Path to the root directory containing the Perl repositories (ensembl-analysis)

--outDir

Path to the directory where to store the results of the pipeline

Optional arguments

--bioperl

Path to the directory containing the BioPerl 1.6.924 library. If not provided, the value passed to --enscode will be used as root, i.e. <enscode>/bioperl-1.6.924.

--cacheDir

Path to the directory to use as cache for the intermediate files. If not provided, the value passed to --outDir will be used as root, i.e. <outDir>/cache.

--files_latency

Sleep time (in seconds) after the genome and proteins have been fetched. Needed by several file systems due to their internal latency. By default, 60 seconds.

Pipeline configuration

Using the provided nextflow.config

We are using profiles to be able to run the pipeline on different HPC clusters. The default is standard.

  • standard: uses LSF to run the compute heavy jobs. It expects the usage of scratch to use a low latency filesystem.
  • slurm: uses SLURM to run the compute heavy jobs. It expects the usage of scratch to use a low latency filesystem.

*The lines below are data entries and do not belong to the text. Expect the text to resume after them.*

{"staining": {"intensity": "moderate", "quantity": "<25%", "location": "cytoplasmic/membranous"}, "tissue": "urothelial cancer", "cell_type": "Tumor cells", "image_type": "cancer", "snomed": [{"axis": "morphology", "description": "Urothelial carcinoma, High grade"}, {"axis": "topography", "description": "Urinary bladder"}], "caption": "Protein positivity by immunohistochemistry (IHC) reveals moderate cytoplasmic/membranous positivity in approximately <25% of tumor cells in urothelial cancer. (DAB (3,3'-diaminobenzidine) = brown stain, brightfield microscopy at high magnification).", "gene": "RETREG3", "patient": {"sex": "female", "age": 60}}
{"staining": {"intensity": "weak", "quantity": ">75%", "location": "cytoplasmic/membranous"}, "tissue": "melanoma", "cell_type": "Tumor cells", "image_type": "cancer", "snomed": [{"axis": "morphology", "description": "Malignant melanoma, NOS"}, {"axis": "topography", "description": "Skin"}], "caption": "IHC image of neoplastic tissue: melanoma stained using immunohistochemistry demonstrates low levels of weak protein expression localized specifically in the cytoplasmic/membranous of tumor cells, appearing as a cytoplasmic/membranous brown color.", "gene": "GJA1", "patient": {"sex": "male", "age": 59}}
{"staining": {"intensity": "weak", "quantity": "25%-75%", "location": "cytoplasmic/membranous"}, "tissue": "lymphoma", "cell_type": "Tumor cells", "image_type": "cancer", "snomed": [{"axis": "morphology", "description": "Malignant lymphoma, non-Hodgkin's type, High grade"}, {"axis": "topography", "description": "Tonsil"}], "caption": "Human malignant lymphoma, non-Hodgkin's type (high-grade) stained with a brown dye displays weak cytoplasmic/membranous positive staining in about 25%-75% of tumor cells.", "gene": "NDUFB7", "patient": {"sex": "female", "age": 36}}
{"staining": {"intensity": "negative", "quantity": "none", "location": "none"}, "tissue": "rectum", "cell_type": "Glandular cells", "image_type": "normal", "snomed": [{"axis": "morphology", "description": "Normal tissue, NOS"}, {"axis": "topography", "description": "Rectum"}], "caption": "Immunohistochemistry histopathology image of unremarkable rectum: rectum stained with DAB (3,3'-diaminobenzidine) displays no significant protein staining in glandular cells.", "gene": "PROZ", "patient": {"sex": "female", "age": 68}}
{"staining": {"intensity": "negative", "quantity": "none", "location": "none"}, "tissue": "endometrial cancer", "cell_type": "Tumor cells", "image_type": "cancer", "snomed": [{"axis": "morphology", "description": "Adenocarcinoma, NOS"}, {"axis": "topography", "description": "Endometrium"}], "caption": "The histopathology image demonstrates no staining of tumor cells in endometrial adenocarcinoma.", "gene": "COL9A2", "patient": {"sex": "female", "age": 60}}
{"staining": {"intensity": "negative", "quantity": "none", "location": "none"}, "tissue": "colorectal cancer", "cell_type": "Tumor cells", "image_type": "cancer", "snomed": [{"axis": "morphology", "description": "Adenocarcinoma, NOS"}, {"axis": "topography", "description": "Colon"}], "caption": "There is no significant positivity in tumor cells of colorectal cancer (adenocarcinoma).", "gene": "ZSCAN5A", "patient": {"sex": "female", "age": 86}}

Using a local configuration file

You can use a local config with -c to finely configure your pipeline. All parameters can be configured, we recommend setting these ones as well:

  • process.scratch: The patch to the scratch directory to use
  • workDir: The directory where nextflow stores any file

Information about all the parameters

nextflow run ./ensembl-genes-nf/pipelines/nextflow/workflows/statistics.nf --help

Ensembl dependencies

These are the Ensembl repositories required by this pipeline:

Repository name branch URL
ensembl default https://github.com/Ensembl/ensembl.git
ensembl-analysis main https://github.com/Ensembl/ensembl-analysis.git
ensembl-io default https://github.com/Ensembl/ensembl-io.git
ensembl-genes default https://github.com/Ensembl/ensembl-genes.git

It is recommended that all the repositories are cloned into the same folder.

Remember that, following the instructions in Ensembl's Perl API installation, you will also need to have BioPerl v1.6.924 available in your system. If you do not, you can install it executing the following commands:

wget https://github.com/bioperl/bioperl-live/archive/release-1-6-924.zip
unzip release-1-6-924.zip
mv bioperl-live-release-1-6-924 bioperl-1.6.924

It is recommended to install it in the same folder as the Ensembl repositories.